# Entries drawn from a collection:
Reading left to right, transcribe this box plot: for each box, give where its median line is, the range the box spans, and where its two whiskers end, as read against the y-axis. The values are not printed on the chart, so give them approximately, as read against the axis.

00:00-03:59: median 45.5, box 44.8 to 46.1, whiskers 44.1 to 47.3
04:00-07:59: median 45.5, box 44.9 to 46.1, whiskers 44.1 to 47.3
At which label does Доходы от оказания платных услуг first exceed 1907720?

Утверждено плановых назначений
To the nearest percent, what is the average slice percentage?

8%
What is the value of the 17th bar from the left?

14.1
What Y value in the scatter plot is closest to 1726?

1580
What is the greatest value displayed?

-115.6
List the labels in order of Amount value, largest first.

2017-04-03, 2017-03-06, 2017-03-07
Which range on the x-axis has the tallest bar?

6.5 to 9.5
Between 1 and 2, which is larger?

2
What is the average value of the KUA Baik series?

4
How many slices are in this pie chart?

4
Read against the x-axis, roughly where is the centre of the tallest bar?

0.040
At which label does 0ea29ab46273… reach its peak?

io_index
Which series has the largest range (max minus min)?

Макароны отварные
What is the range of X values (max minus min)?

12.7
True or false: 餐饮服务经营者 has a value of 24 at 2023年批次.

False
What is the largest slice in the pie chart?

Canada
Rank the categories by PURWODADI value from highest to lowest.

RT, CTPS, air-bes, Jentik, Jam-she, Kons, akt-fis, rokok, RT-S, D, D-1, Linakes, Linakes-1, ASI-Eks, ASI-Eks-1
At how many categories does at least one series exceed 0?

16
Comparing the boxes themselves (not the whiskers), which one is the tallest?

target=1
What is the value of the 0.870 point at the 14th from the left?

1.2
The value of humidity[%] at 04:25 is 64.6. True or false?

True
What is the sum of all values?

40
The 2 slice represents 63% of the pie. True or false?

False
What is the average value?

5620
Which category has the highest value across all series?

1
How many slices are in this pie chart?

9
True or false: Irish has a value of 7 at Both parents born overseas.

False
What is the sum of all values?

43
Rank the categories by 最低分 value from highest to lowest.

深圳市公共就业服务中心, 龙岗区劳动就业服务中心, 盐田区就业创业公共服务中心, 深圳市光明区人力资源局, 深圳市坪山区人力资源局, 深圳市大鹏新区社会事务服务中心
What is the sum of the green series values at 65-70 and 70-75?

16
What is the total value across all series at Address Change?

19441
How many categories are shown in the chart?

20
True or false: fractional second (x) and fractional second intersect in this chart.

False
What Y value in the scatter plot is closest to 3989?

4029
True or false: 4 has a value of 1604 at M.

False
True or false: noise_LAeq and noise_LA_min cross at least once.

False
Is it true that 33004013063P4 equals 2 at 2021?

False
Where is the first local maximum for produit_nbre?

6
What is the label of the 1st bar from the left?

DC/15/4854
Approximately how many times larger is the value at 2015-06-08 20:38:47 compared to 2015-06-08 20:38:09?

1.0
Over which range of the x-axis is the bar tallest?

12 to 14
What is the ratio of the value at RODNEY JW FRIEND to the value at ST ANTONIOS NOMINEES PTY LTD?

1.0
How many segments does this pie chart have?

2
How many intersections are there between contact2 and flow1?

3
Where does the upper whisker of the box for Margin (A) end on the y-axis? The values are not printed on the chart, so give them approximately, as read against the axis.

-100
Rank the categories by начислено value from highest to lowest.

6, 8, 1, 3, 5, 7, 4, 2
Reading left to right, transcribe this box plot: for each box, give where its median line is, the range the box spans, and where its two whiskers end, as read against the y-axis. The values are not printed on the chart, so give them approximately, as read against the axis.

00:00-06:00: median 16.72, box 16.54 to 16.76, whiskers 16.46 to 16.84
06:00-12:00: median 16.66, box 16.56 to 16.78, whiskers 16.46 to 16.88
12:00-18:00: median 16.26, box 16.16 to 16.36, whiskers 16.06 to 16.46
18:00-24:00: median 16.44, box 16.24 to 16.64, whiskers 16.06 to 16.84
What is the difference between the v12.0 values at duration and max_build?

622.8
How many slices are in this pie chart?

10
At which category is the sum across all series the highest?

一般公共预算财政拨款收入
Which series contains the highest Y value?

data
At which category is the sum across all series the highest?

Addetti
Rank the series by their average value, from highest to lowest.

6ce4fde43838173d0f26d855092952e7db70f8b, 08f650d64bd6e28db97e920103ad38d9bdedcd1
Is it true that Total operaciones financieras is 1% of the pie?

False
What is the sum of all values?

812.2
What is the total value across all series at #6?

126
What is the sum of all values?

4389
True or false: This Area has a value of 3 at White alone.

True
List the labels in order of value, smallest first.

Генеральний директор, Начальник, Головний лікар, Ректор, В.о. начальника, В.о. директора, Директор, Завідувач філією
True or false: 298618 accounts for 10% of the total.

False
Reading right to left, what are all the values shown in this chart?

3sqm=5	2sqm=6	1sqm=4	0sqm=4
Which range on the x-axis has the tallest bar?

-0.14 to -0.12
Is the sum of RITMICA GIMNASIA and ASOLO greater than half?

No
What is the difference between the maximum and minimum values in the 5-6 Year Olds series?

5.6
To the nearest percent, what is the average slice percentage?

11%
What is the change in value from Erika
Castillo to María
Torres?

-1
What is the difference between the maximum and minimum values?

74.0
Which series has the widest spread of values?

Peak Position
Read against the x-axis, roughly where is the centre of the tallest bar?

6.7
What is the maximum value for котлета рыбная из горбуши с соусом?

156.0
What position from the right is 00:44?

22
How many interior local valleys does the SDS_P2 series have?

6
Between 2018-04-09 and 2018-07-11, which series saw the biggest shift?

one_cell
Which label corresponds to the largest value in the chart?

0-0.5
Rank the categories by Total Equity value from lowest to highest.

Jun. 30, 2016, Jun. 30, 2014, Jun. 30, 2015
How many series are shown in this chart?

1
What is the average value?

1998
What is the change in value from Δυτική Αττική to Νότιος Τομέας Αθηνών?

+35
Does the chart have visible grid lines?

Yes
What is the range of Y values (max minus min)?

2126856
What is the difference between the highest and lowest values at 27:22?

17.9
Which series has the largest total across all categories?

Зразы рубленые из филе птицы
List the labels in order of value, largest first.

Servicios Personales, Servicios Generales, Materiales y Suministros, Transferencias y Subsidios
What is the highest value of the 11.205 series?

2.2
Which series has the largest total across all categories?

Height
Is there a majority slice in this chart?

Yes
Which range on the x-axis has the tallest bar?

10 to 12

# DIRECTIONS FOR THIS TASK:
Pick out each line in the entries above that contains the word "List" and copy those lines out.

# SOLUTION FOR THIS EXERCISE:
List the labels in order of Amount value, largest first.
List the labels in order of value, smallest first.
List the labels in order of value, largest first.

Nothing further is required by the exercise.